**Saved data entries:**
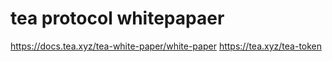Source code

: # tea protocol whitepapaer
https://docs.tea.xyz/tea-white-paper/white-paper
https://tea.xyz/tea-token

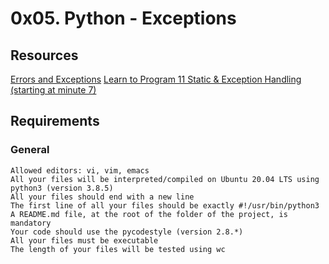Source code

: # 0x05. Python - Exceptions

## Resources
[Errors and Exceptions](https://alx-intranet.hbtn.io/rltoken/Yj7sDOzmKwICSHr7WEAW3A)
[Learn to Program 11 Static & Exception Handling (starting at minute 7)](https://alx-intranet.hbtn.io/rltoken/xASzXarhF1sBhzYkJ14LvQ)

## Requirements

### General

    Allowed editors: vi, vim, emacs
    All your files will be interpreted/compiled on Ubuntu 20.04 LTS using python3 (version 3.8.5)
    All your files should end with a new line
    The first line of all your files should be exactly #!/usr/bin/python3
    A README.md file, at the root of the folder of the project, is mandatory
    Your code should use the pycodestyle (version 2.8.*)
    All your files must be executable
    The length of your files will be tested using wc



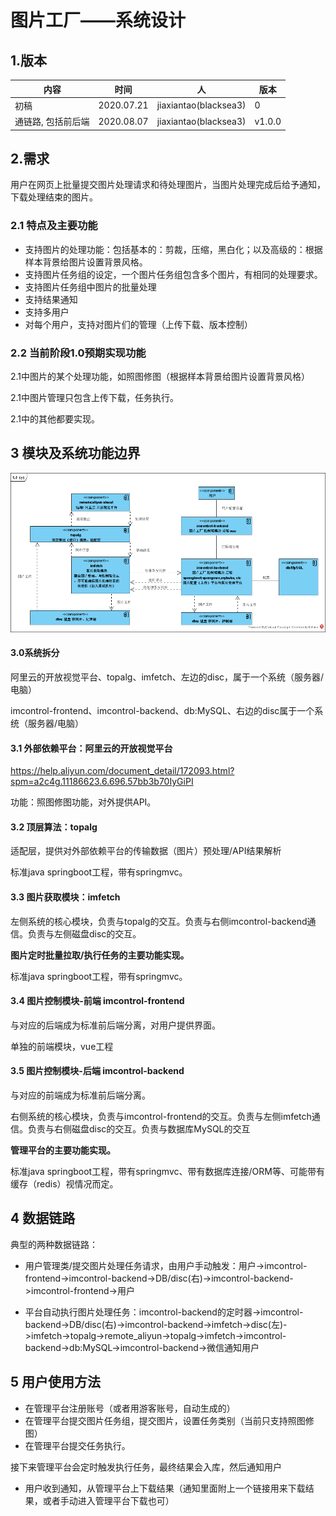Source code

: # 图片工厂——系统设计

## 1.版本

| 内容               | 时间       | 人                    | 版本   |
| ------------------ | ---------- | --------------------- | ------ |
| 初稿               | 2020.07.21 | jiaxiantao(blacksea3) | 0      |
| 通链路, 包括前后端 | 2020.08.07 | jiaxiantao(blacksea3) | v1.0.0 |

## 2.需求

用户在网页上批量提交图片处理请求和待处理图片，当图片处理完成后给予通知，下载处理结束的图片。

### 2.1 特点及主要功能

- 支持图片的处理功能：包括基本的：剪裁，压缩，黑白化；以及高级的：根据样本背景给图片设置背景风格。
- 支持图片任务组的设定，一个图片任务组包含多个图片，有相同的处理要求。
- 支持图片任务组中图片的批量处理
- 支持结果通知
- 支持多用户
- 对每个用户，支持对图片们的管理（上传下载、版本控制）

### 2.2 当前阶段1.0预期实现功能

2.1中图片的某个处理功能，如照图修图（根据样本背景给图片设置背景风格）

2.1中图片管理只包含上传下载，任务执行。

2.1中的其他都要实现。



## 3 模块及系统功能边界

![1595343420718](systemdesign图1.png)

#### 3.0系统拆分

阿里云的开放视觉平台、topalg、imfetch、左边的disc，属于一个系统（服务器/电脑）

imcontrol-frontend、imcontrol-backend、db:MySQL、右边的disc属于一个系统（服务器/电脑）



#### 3.1 外部依赖平台：阿里云的开放视觉平台

https://help.aliyun.com/document_detail/172093.html?spm=a2c4g.11186623.6.696.57bb3b70IyGiPI 

功能：照图修图功能，对外提供API。

#### 3.2 顶层算法：topalg

适配层，提供对外部依赖平台的传输数据（图片）预处理/API结果解析

标准java springboot工程，带有springmvc。



#### 3.3 图片获取模块：imfetch

左侧系统的核心模块，负责与topalg的交互。负责与右侧imcontrol-backend通信。负责与左侧磁盘disc的交互。

**图片定时批量拉取/执行任务的主要功能实现。**

标准java springboot工程，带有springmvc。



#### 3.4 图片控制模块-前端 imcontrol-frontend

与对应的后端成为标准前后端分离，对用户提供界面。

单独的前端模块，vue工程



#### 3.5 图片控制模块-后端 imcontrol-backend

与对应的前端成为标准前后端分离。

右侧系统的核心模块，负责与imcontrol-frontend的交互。负责与左侧imfetch通信。负责与右侧磁盘disc的交互。负责与数据库MySQL的交互

**管理平台的主要功能实现。**

标准java springboot工程，带有springmvc、带有数据库连接/ORM等、可能带有缓存（redis）视情况而定。



## 4 数据链路

典型的两种数据链路：

- 用户管理类/提交图片处理任务请求，由用户手动触发：用户->imcontrol-frontend->imcontrol-backend->DB/disc(右)->imcontrol-backend->imcontrol-frontend->用户

- 平台自动执行图片处理任务：imcontrol-backend的定时器->imcontrol-backend->DB/disc(右)->imcontrol-backend->imfetch->disc(左)->imfetch->topalg->remote_aliyun->topalg->imfetch->imcontrol-backend->db:MySQL->imcontrol-backend->微信通知用户



## 5 用户使用方法

- 在管理平台注册账号（或者用游客账号，自动生成的）
- 在管理平台提交图片任务组，提交图片，设置任务类别（当前只支持照图修图）
- 在管理平台提交任务执行。

接下来管理平台会定时触发执行任务，最终结果会入库，然后通知用户

- 用户收到通知，从管理平台上下载结果（通知里面附上一个链接用来下载结果，或者手动进入管理平台下载也可）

**Required action:** If a line in the records holds the string "version", copy it.

**Written answer:**
    All your files will be interpreted/compiled on Ubuntu 20.04 LTS using python3 (version 3.8.5)
    Your code should use the pycodestyle (version 2.8.*)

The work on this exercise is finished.